According to Sarjveladze, the opposition has no basis to assert that oligarchy means one thing in Ukraine or in Ukrainian and something entirely different in Georgia or in Georgian.

“In the course of these discussions, I would like to recall several important circumstances of this topic and draw the public’s attention to them so that the public has the opportunity to see the truth.
We all remember the main problem that the opposition has been discussing with the public and our international partners over the last few years. For years, much of the opposition was busy talking about how Ukraine and Moldova had advanced compared to Georgia, suggesting that the reason for this was, among other things, dealing with the oligarchy,” Sarjveladze said.

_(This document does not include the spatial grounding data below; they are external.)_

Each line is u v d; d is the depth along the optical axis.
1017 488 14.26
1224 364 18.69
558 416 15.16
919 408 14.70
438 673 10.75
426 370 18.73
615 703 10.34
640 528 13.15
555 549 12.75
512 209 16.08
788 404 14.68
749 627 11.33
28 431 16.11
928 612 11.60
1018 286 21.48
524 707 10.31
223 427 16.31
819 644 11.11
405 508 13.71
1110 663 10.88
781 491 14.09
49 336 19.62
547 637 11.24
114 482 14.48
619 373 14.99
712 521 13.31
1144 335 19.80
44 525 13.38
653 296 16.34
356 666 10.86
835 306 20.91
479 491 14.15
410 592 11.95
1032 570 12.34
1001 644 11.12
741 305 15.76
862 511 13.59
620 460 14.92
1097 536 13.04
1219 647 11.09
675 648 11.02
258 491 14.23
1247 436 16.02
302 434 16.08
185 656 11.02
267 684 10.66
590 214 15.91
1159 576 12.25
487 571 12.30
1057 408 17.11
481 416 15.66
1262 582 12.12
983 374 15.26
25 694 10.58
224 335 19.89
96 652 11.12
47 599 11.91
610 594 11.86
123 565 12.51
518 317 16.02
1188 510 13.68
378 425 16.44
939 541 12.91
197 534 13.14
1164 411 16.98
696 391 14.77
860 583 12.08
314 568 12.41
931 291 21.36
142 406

According to the lawmaker, the opposition simply could not think of anything against Bidzina Ivanishvili, who has built up a great reputation entirely in good faith and not through oligarchy.

“It was precisely through such “diligence” of the opposition that the clause on deoligarchization was included in the so-called 12 preconditions, and Georgia must now take steps to convince the European Commission of the seriousness of the steps taken in the said direction.

We should pay attention to the aspect that both Ukraine and Moldova have received a recommendation regarding deoligarchization, with one difference: The European Commission advised the state that had adopted the law on so-called deoligarchization to work on the implementation of this law,” Sarjveladze added.

The GD MP also explained that the Georgian opposition is trying to criticize the authorities because, to fulfil the precondition of so-called deoligarchization required to obtain EU membership candidate status, they took the Ukrainian law of deoligarchization and its key principle, which was positively assessed by the President of the European Commission and the European Commission in general, as the working version, tailored it to the Georgian legal system, and proposed it to the parliament for consideration.

“I would like to ask the public to imagine, for a moment, had Georgia not started its work based on the Ukrainian project, how many times would the opposition have said the following: Why is it necessary to reinvent the bicycle? The authorities do not want to take real steps, and so on.

But it is more important to ask the following question: Won’t the European Commission itself be surprised and displeased if, to convince the European Commission in the area of deoligarchization, [Georgia] were to take steps other than those that the European Commission approves of?!” Sarjveladze concluded.